# Exercise requirements
Reproduce verbatim the lines of the records below, beginning with the line that contains "catalogue / barcode: US 458368" and continuing through the line that contains "county / district: Prince William".
═══
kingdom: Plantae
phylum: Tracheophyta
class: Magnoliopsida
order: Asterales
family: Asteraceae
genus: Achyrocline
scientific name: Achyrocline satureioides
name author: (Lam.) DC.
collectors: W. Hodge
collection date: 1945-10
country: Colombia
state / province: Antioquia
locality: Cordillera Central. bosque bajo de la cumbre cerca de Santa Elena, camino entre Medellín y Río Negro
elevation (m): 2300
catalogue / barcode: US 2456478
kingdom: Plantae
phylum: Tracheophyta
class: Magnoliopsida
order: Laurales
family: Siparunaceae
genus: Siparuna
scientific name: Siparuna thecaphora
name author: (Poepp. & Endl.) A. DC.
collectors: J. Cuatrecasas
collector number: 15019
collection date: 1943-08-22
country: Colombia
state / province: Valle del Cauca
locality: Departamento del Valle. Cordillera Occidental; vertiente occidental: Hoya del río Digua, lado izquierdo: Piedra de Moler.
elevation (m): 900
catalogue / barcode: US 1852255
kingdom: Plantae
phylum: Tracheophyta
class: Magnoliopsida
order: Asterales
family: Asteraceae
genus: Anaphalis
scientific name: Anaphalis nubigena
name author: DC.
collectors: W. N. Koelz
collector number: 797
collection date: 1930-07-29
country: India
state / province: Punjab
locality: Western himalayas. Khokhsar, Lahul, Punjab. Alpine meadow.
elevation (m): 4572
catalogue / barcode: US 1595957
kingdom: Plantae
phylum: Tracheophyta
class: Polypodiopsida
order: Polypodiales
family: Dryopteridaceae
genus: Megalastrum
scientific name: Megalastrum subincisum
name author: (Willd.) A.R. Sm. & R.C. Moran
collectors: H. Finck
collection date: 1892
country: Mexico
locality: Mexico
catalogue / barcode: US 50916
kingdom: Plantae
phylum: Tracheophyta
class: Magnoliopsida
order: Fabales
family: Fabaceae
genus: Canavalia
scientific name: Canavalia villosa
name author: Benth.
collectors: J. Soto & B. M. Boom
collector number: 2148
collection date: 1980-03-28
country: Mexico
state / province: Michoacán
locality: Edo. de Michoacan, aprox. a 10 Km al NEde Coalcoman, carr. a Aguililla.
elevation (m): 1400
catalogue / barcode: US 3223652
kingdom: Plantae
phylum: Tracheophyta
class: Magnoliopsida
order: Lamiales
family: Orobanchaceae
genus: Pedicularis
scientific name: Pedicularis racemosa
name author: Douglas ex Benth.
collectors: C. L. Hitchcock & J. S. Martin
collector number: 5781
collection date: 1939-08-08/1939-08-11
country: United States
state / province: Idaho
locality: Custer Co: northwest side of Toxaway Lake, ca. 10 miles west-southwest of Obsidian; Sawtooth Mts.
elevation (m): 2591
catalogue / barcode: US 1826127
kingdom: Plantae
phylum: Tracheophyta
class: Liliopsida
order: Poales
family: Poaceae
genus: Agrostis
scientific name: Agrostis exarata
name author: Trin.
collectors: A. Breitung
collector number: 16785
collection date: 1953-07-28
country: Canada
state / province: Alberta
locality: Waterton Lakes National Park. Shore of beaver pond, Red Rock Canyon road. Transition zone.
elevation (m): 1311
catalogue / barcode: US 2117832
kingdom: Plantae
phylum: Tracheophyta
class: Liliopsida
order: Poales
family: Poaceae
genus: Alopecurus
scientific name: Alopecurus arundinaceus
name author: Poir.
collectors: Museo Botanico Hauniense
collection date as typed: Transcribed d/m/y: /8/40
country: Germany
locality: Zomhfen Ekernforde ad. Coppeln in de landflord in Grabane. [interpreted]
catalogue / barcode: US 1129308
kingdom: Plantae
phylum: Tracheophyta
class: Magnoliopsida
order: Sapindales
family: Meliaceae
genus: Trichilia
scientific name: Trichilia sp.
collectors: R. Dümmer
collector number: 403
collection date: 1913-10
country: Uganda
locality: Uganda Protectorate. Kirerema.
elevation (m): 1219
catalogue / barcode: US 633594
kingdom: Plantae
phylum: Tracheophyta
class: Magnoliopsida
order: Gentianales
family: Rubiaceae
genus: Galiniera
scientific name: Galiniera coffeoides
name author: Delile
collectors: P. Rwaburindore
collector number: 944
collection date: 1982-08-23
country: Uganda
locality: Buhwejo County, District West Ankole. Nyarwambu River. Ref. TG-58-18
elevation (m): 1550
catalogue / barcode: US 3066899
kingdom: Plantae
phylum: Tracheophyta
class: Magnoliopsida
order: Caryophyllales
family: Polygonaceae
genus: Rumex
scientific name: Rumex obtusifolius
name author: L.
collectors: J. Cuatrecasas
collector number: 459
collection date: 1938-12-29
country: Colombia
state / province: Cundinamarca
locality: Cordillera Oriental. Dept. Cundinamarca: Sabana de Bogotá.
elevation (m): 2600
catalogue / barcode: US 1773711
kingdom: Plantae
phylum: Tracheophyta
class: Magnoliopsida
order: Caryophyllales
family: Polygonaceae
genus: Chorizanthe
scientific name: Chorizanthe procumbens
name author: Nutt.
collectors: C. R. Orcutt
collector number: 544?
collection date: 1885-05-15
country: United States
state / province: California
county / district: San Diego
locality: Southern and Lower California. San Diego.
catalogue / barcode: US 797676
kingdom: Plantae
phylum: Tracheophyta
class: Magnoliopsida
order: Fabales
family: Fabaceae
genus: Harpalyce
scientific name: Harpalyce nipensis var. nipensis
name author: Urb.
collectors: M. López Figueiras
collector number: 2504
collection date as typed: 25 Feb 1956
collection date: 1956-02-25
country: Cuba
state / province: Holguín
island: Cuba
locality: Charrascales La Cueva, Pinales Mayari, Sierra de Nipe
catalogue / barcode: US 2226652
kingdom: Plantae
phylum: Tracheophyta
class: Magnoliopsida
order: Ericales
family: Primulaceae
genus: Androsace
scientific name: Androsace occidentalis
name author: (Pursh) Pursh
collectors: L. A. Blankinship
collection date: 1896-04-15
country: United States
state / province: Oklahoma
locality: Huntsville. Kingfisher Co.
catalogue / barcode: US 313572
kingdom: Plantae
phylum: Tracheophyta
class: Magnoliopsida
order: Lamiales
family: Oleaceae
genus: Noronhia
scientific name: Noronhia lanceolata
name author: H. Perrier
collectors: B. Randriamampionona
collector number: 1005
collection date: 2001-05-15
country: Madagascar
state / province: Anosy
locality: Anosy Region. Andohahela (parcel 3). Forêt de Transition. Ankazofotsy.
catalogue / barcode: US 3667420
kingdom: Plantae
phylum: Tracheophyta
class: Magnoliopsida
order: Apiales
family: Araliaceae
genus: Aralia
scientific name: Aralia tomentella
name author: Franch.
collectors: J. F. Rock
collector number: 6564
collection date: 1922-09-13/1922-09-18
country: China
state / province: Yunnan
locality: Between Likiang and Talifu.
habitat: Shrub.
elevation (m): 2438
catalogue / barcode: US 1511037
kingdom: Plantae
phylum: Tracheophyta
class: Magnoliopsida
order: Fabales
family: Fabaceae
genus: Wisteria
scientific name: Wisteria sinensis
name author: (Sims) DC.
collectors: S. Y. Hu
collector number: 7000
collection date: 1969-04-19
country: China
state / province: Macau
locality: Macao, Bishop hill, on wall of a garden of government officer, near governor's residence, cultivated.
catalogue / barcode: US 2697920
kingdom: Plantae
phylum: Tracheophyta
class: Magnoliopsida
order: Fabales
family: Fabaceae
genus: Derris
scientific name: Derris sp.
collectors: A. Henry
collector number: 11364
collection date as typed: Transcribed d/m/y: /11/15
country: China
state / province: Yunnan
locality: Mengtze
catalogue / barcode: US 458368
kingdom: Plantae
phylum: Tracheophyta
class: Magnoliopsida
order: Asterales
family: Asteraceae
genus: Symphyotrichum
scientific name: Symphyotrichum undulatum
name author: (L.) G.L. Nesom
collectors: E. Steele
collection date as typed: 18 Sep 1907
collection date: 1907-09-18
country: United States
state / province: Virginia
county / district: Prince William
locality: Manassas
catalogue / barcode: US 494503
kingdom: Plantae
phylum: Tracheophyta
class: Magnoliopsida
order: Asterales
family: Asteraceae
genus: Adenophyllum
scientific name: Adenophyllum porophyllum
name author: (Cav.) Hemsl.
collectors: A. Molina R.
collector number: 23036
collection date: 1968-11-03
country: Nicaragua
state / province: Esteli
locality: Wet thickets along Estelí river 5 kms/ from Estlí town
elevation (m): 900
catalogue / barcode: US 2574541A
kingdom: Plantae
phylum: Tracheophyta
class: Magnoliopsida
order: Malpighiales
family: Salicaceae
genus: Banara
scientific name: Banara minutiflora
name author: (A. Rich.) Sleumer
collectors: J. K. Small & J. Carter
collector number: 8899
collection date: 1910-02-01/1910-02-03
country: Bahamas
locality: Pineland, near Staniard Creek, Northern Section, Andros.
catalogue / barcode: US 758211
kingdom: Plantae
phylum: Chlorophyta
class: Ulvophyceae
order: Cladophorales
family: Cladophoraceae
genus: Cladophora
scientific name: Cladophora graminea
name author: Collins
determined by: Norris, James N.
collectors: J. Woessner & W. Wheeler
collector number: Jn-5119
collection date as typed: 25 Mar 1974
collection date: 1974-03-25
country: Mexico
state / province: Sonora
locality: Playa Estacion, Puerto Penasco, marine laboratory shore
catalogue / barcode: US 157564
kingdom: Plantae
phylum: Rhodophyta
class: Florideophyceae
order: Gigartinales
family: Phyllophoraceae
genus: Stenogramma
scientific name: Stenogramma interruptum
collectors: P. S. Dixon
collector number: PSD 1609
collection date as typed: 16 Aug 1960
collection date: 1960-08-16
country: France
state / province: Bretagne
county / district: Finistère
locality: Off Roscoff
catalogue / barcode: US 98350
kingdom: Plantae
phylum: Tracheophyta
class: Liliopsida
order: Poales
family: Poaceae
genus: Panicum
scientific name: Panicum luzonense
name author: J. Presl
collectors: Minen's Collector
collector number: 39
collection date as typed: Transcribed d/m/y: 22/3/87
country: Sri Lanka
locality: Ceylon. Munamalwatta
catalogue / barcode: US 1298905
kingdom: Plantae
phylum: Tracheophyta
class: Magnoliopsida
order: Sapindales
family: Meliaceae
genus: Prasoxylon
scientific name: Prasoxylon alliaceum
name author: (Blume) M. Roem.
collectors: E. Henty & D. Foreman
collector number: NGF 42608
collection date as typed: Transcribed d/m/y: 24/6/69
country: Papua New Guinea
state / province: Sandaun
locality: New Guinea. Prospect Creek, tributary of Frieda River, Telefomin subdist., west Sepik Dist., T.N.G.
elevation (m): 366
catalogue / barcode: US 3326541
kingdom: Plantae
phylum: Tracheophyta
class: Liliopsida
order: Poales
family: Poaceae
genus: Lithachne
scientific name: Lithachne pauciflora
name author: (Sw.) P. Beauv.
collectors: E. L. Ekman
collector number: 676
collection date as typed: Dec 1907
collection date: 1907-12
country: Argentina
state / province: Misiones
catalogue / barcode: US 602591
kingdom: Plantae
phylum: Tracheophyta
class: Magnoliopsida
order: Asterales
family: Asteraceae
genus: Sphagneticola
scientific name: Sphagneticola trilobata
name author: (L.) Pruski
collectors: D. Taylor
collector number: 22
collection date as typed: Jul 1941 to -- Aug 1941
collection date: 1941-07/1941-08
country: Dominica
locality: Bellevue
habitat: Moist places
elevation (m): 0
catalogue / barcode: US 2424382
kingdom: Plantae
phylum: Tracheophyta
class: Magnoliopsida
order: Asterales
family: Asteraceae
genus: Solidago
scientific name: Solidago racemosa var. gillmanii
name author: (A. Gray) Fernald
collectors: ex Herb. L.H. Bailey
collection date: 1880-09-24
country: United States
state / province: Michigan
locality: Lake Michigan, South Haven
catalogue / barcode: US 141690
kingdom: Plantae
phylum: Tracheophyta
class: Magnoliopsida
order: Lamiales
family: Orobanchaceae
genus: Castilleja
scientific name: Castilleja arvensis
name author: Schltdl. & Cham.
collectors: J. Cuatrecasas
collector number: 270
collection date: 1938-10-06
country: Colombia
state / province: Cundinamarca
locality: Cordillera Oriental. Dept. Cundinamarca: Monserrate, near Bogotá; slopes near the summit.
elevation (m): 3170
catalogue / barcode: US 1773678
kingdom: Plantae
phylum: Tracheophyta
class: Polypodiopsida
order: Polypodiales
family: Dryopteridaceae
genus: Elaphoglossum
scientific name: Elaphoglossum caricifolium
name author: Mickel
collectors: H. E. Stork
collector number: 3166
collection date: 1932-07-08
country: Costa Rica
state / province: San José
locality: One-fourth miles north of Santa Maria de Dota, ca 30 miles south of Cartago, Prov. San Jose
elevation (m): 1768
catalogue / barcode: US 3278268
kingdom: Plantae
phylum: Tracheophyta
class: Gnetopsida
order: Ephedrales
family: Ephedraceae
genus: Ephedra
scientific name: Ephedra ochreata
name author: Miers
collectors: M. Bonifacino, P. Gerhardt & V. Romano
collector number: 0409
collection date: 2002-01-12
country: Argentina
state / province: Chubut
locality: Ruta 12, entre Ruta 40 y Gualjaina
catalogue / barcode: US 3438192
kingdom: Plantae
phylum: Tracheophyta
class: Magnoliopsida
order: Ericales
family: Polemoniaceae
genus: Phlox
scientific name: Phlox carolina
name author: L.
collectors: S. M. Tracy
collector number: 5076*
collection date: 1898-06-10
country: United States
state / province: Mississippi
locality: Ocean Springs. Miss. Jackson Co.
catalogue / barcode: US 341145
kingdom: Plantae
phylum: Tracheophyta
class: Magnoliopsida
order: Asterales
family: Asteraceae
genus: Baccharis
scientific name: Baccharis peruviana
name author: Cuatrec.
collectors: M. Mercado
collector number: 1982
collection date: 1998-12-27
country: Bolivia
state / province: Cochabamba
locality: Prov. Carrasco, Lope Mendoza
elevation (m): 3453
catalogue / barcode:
═══
# Task output
catalogue / barcode: US 458368
kingdom: Plantae
phylum: Tracheophyta
class: Magnoliopsida
order: Asterales
family: Asteraceae
genus: Symphyotrichum
scientific name: Symphyotrichum undulatum
name author: (L.) G.L. Nesom
collectors: E. Steele
collection date as typed: 18 Sep 1907
collection date: 1907-09-18
country: United States
state / province: Virginia
county / district: Prince William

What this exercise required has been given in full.